** start of Excerpted passage **

Photo of Edwin H. Land
Awards & Distinctions

OSA Honorary Member Edwin Land was born 7 May 1909 in Bridgeport, Connecticut, USA. He attended the Norwich Free Academy in Conn., and graduated in 1927. During his first year at Harvard University he studied chemistry but soon left for New York City.

Despite not having a lab or degree, Land was able to invent the first inexpensive filters capable of polarizing light. His breakthrough came when he realized that instead of attempting to grow a large single crystal of a polarizing substance, he could manufacture a film with millions of micrometer-sized polarizing crystals that were coaxed into perfect alignment with each other.

** end of Excerpted passage **
** start of Task data **

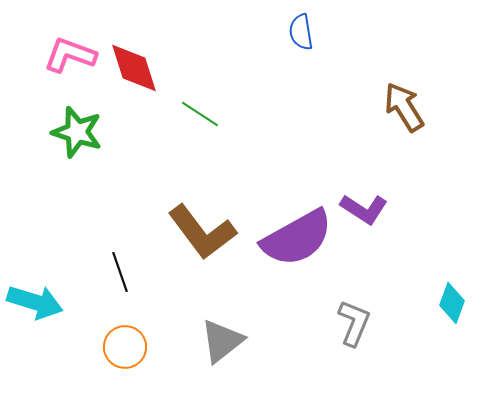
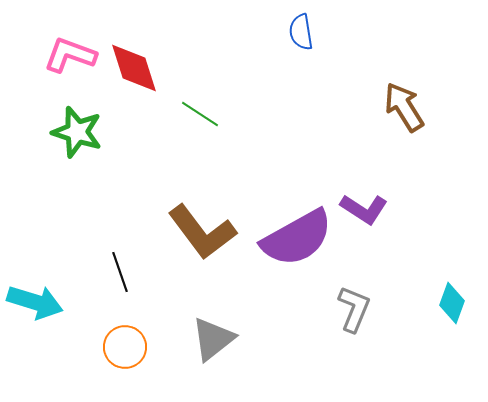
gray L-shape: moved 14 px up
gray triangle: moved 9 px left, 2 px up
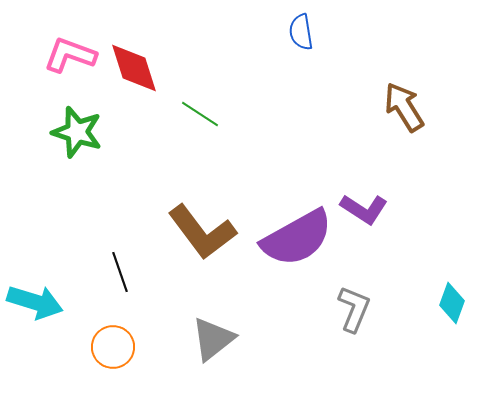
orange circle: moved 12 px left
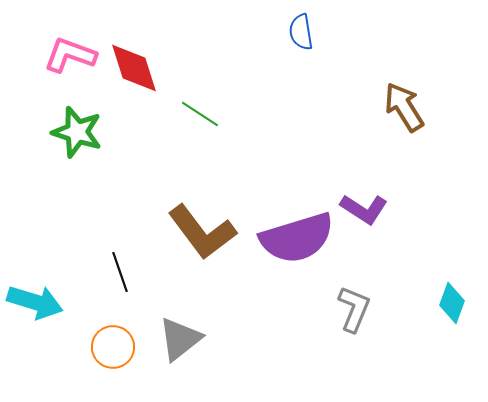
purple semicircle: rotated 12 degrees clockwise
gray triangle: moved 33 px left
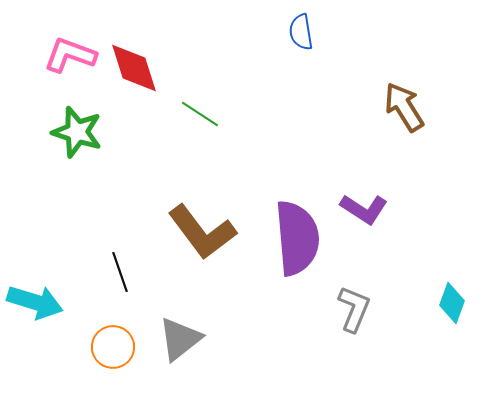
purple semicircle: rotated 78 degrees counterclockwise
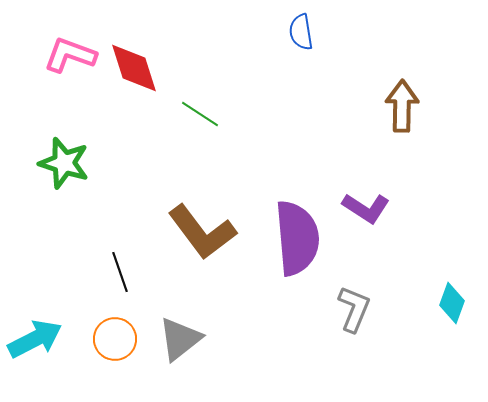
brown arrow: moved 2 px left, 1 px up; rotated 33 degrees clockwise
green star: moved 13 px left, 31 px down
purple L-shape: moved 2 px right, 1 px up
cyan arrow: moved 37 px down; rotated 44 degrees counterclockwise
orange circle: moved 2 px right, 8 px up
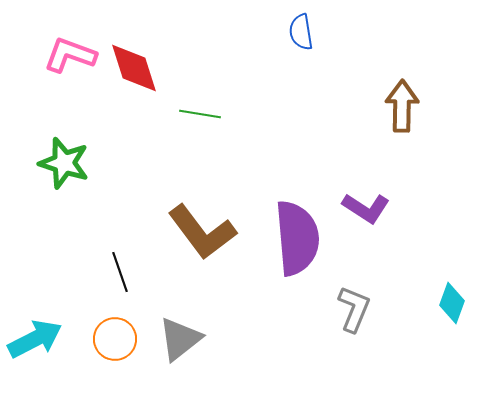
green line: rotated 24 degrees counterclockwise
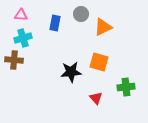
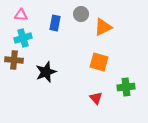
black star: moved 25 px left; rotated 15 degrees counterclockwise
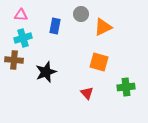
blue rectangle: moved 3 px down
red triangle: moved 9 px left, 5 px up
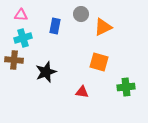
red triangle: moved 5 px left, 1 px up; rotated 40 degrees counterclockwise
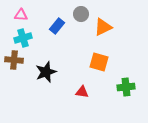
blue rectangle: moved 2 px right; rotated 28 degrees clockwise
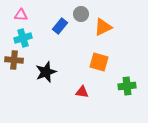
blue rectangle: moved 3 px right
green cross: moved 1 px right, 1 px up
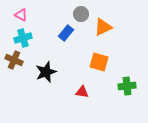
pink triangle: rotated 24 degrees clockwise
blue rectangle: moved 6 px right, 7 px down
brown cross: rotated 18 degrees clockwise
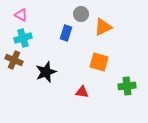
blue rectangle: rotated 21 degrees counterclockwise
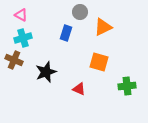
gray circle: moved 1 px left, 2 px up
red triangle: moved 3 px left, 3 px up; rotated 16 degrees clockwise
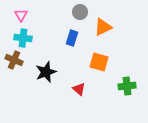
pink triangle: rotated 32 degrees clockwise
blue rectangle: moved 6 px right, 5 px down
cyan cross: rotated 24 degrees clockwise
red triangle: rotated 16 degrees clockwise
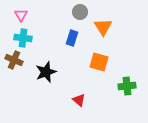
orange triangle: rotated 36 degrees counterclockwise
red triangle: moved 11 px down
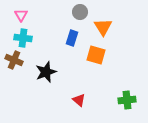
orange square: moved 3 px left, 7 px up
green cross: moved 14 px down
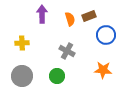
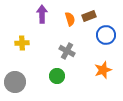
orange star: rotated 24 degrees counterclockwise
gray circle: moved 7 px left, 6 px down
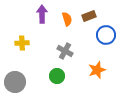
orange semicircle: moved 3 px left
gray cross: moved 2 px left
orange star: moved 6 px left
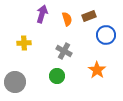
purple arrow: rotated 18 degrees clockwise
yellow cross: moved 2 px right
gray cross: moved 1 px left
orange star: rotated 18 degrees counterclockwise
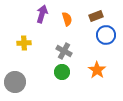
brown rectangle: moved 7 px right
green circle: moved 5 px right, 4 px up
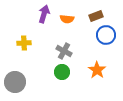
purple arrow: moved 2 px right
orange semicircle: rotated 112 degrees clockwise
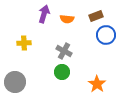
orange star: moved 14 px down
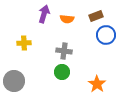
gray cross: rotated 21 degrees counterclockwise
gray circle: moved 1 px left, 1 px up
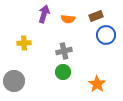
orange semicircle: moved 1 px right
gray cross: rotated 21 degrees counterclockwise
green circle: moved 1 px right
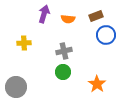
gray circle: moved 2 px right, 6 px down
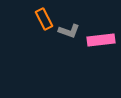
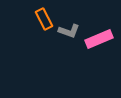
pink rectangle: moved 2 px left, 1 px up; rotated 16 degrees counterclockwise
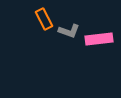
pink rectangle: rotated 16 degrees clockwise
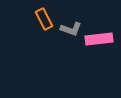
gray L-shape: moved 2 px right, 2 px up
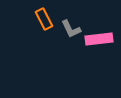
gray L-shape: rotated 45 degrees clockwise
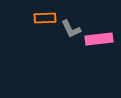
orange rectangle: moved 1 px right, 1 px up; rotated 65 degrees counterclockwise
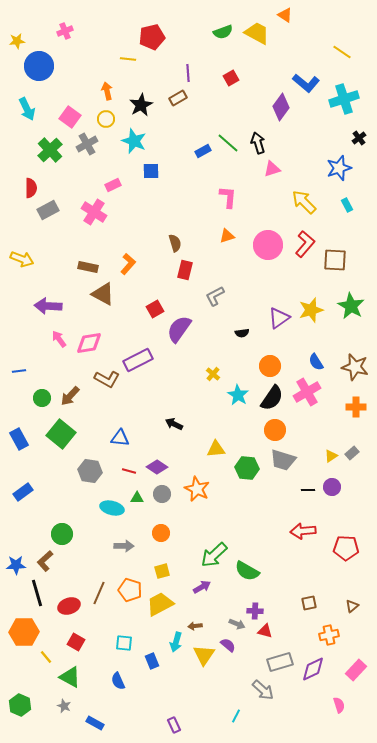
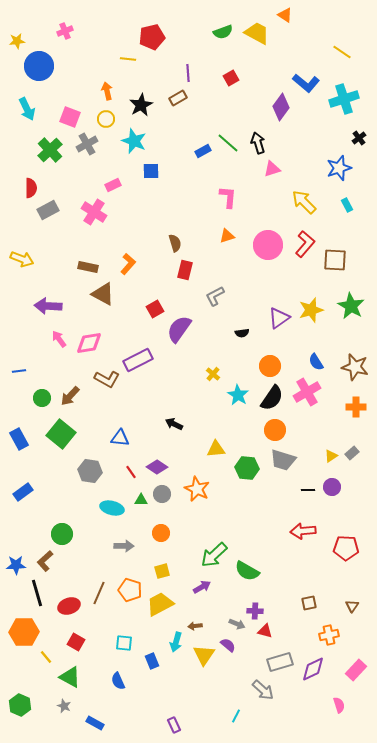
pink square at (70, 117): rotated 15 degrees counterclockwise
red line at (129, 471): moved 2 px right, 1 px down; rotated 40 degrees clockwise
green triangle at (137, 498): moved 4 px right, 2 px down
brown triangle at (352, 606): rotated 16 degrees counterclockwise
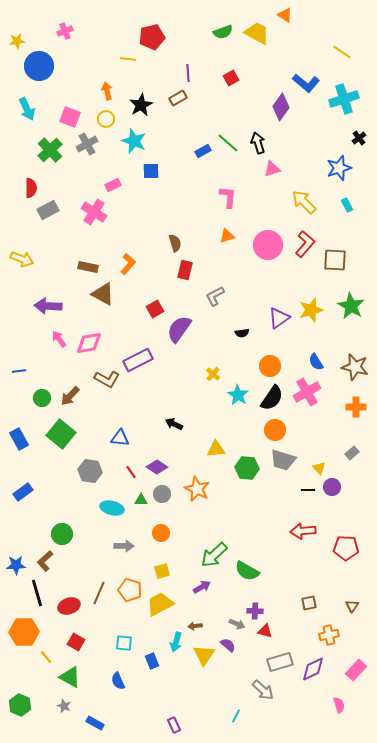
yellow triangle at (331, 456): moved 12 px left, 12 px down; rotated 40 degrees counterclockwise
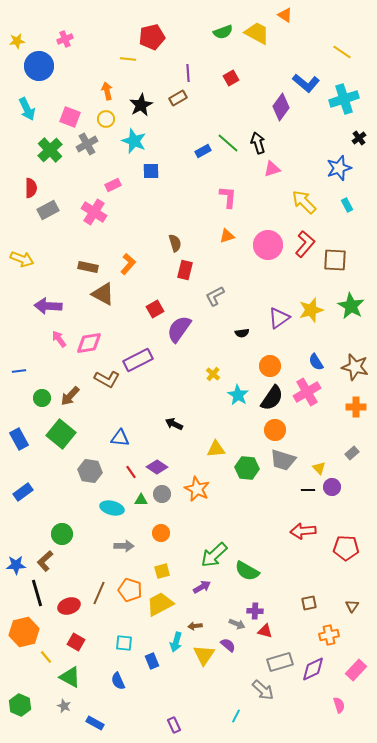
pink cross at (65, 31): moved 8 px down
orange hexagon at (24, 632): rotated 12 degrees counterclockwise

** end of Task data **
** start of Task data **

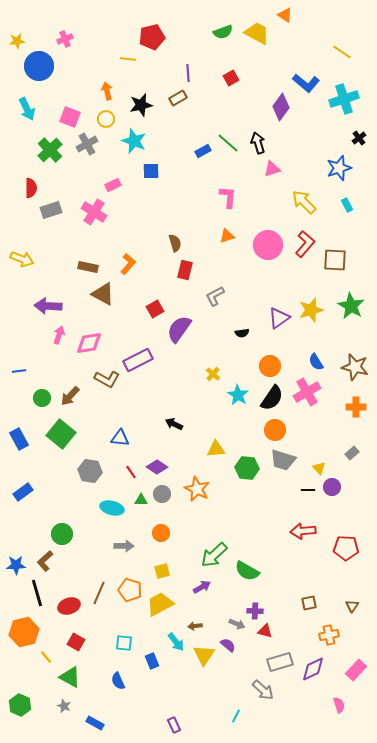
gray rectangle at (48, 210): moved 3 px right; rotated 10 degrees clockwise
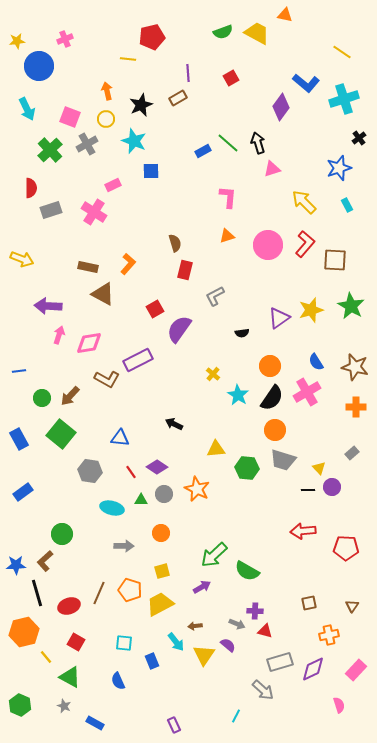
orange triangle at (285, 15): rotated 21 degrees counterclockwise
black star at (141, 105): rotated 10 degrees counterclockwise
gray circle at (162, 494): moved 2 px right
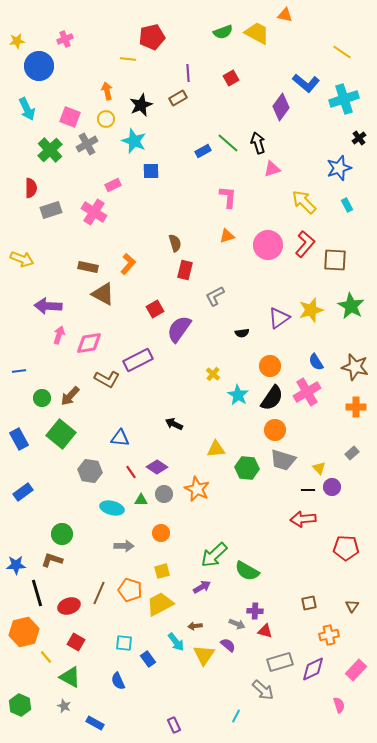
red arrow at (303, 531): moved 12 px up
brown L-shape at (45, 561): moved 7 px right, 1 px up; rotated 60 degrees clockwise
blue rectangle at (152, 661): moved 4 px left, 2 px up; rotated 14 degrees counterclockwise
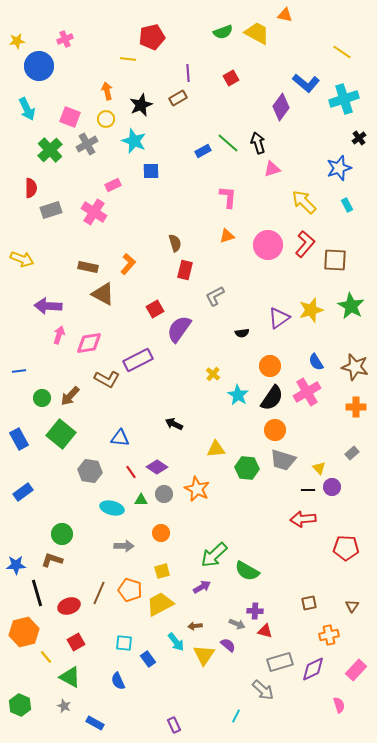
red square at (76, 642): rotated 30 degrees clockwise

** end of Task data **
** start of Task data **

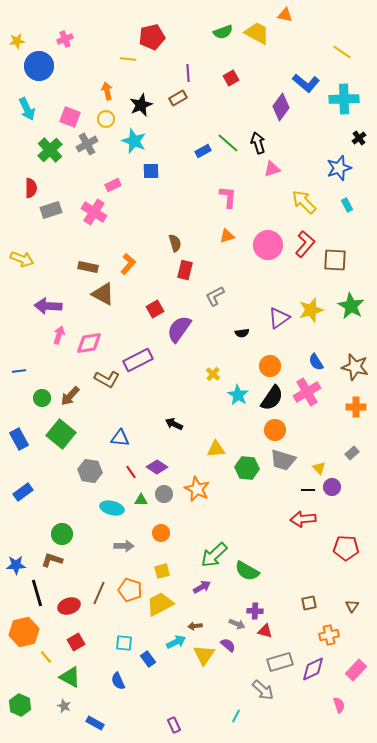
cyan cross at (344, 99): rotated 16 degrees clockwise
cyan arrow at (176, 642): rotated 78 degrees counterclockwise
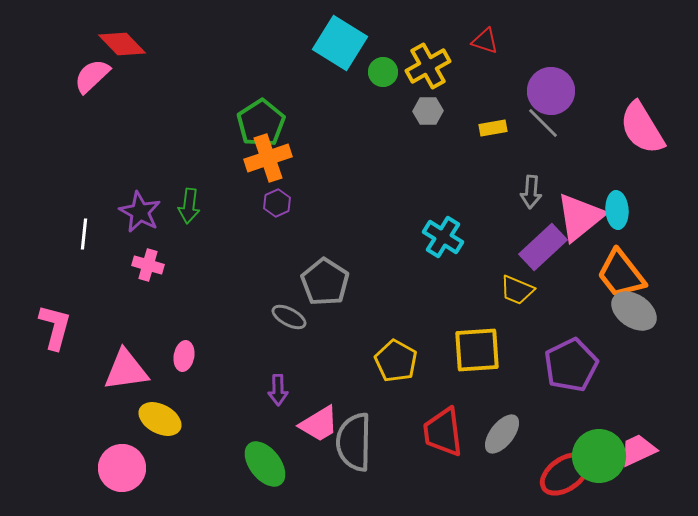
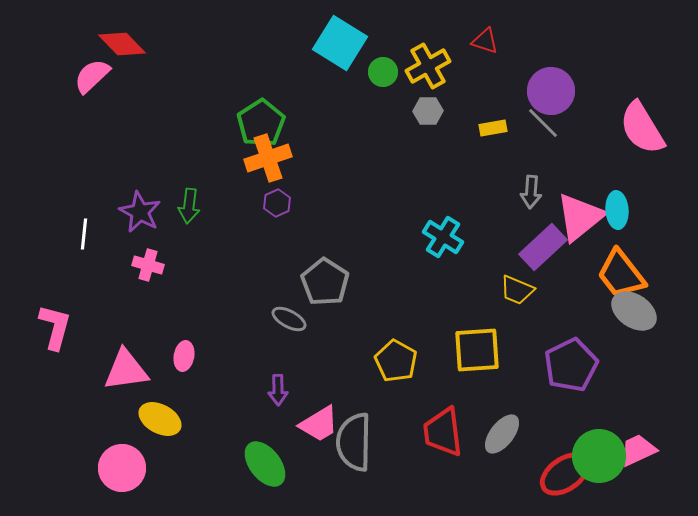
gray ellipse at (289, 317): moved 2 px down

** end of Task data **

Problems:
1. Format the rows above as a numbered list, leaving out blank lines, for only the stretch from the row that contains "purple arrow: moved 2 px right" through the row that contains "orange rectangle: moved", and omit the pictures.
2. Resume the passage on Edwin Land from the point where it stops.

Outputs:
1.
1. purple arrow: moved 2 px right
2. orange semicircle: rotated 112 degrees clockwise
3. orange star: moved 14 px down
4. gray cross: rotated 21 degrees counterclockwise
5. gray circle: moved 1 px left, 1 px up
6. orange semicircle: moved 1 px right
7. gray cross: rotated 21 degrees counterclockwise
8. green circle: moved 1 px right
9. gray circle: moved 2 px right, 6 px down
10. pink rectangle: moved 2 px left, 1 px up; rotated 16 degrees counterclockwise
11. pink rectangle: rotated 16 degrees clockwise
12. gray L-shape: moved 2 px right, 2 px up
13. gray L-shape: rotated 45 degrees clockwise
14. orange rectangle: moved 1 px right, 1 px up; rotated 65 degrees counterclockwise

2.
After developing the polarizing film, Land returned to Harvard, but still did not finish his degree. In 1932, he established the Land-Wheelwright Laboratories with his Harvard physics instructor to commercialize his polarizing technology. After a few early successes developing polarizing filters for sunglasses and photographic filters, Land obtained funding from a series of Wall Street investors for further expansion. The company was renamed the Polaroid Corporation in 1937. Land further developed and produced sheet polarizers under the Polaroid trademark.

Although the initial major application was for sunglasses and scientific work, it quickly found many additional applications, including: color animation in the Wurlitzer 850 Peacock jukebox of 1942, glasses in full-color stereoscopic (3-D) movies, and to control brightness of light through a window. During World War II, Land worked on military tasks, which included developing dark-adaptation goggles, target finders, the first passively guided smart bombs, and a special stereoscopic viewing system called the Vectrograph which revealed camouflaged enemy positions in aerial photography.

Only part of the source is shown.